Problem description: Please retype the records below exactly as they appear, leaving out every picture.

Source material:
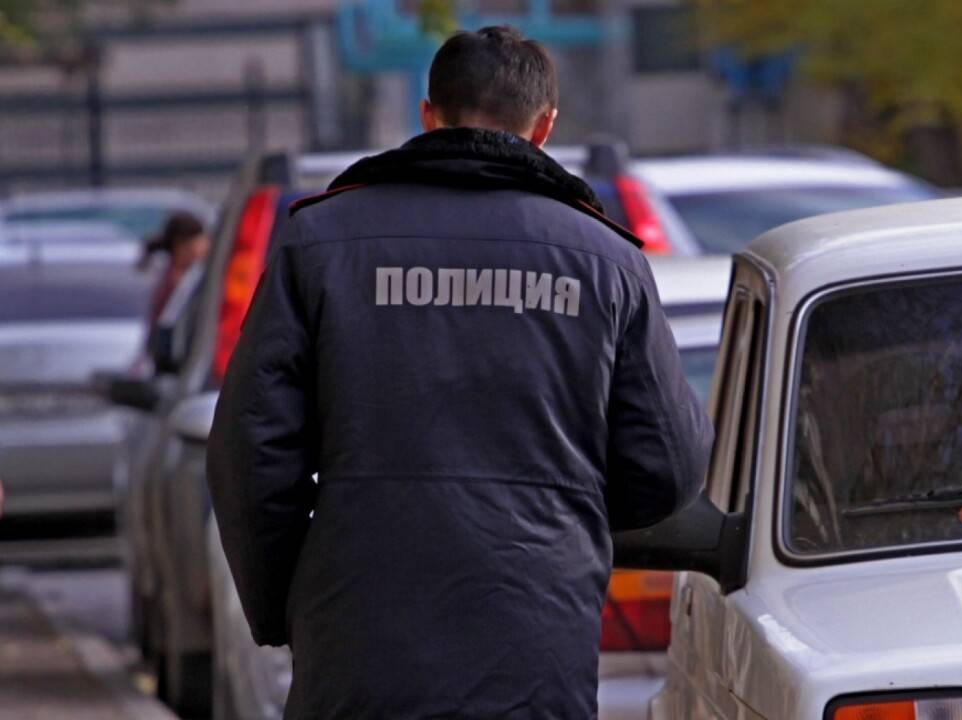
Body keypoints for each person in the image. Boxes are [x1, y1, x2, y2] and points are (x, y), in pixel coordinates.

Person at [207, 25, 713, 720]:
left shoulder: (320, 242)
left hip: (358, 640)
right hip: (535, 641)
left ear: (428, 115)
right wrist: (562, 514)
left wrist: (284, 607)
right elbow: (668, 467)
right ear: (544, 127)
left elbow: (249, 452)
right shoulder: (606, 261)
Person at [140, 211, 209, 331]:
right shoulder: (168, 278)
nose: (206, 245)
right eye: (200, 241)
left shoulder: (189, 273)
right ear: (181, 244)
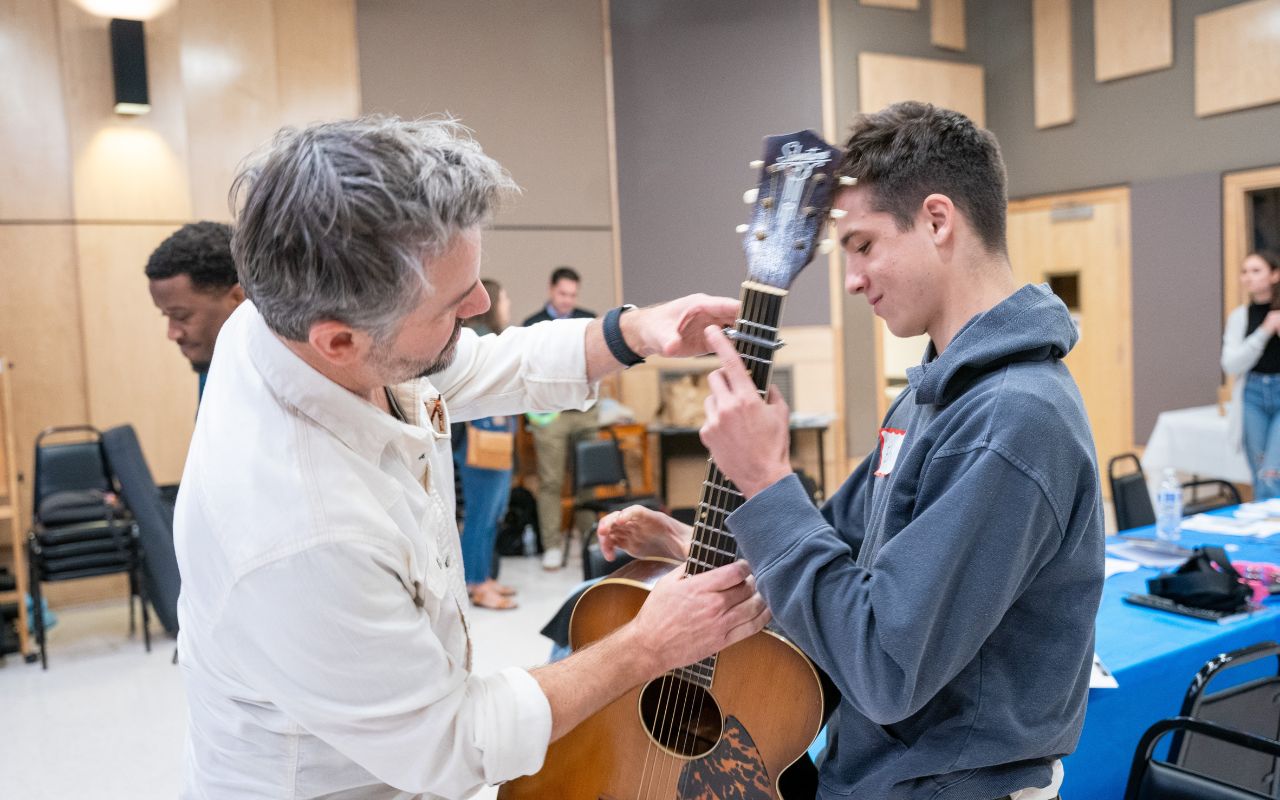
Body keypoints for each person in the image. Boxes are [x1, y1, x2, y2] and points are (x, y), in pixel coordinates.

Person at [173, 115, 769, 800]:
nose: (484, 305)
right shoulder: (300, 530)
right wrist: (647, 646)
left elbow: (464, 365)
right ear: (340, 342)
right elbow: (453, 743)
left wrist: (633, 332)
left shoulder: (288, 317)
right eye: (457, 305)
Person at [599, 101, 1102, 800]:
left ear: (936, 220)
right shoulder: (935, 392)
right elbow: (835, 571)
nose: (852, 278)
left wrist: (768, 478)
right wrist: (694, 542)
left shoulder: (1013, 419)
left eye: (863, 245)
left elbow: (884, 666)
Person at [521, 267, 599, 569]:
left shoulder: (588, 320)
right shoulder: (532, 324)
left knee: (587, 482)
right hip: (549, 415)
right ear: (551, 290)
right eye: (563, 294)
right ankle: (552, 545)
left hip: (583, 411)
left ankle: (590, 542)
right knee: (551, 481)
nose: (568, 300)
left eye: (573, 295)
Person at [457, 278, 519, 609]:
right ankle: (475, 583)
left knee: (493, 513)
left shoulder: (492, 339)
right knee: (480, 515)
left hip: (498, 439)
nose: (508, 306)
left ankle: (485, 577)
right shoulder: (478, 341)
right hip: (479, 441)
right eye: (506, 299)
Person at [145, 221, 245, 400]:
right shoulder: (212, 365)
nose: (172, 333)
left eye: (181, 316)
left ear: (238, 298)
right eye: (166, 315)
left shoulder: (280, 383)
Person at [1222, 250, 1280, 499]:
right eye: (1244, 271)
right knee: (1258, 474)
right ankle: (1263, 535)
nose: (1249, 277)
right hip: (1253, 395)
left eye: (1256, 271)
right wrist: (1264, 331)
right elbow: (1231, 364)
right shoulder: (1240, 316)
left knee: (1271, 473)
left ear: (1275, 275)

Exercise response:
Body keypoints for each person in the image. Boxes are [x1, y1, x2, y2] and points are (x, y), in pixel coordinates.

Person at [207, 25, 713, 720]:
left shoulder: (320, 242)
left hip: (358, 640)
right hip: (535, 641)
left ear: (428, 115)
right wrist: (562, 514)
left wrist: (284, 607)
right elbow: (668, 467)
right ear: (544, 127)
left elbow: (249, 452)
right shoulder: (606, 261)
Person at [140, 211, 209, 331]:
right shoulder: (168, 278)
nose: (206, 245)
right eye: (200, 241)
left shoulder: (189, 273)
right ear: (181, 244)
Body keypoints for each person in the image. Boxes are [x1, y1, x2, y2] and points are (x, y), in pixel coordinates.

Person at [173, 115, 769, 800]:
nose: (484, 305)
right shoulder: (300, 530)
right wrist: (647, 646)
left elbow: (464, 365)
right ear: (340, 342)
right elbow: (453, 743)
left wrist: (633, 332)
left shoulder: (288, 317)
right eye: (457, 305)
Person at [599, 101, 1102, 800]:
left ear: (936, 220)
right shoulder: (935, 392)
right elbow: (835, 571)
nose: (852, 278)
left wrist: (768, 478)
right wrist: (694, 542)
left shoulder: (1013, 419)
left eye: (863, 245)
left elbow: (884, 666)
Person at [521, 267, 599, 569]:
left shoulder: (588, 320)
right shoulder: (532, 324)
left knee: (587, 482)
right hip: (549, 415)
right ear: (551, 290)
right eye: (563, 294)
right ankle: (552, 545)
left hip: (583, 411)
left ankle: (590, 542)
right knee: (551, 481)
nose: (568, 300)
left eye: (573, 295)
Person at [457, 278, 519, 609]:
right ankle: (475, 583)
left knee: (493, 513)
left shoulder: (492, 339)
right knee: (480, 515)
left hip: (498, 439)
nose: (508, 306)
left ankle: (485, 577)
right shoulder: (478, 341)
right hip: (479, 441)
right eye: (506, 299)
Person at [145, 221, 245, 400]:
right shoulder: (212, 365)
nose: (172, 333)
left eye: (181, 316)
left ear: (238, 298)
right eye: (166, 315)
left shoulder: (280, 383)
Person at [1222, 250, 1280, 499]:
right eye: (1244, 271)
right knee: (1258, 474)
right ankle: (1263, 535)
nose: (1249, 277)
right hip: (1253, 395)
left eye: (1256, 271)
right wrist: (1264, 331)
right elbow: (1231, 364)
right shoulder: (1240, 316)
left knee: (1271, 473)
left ear: (1275, 275)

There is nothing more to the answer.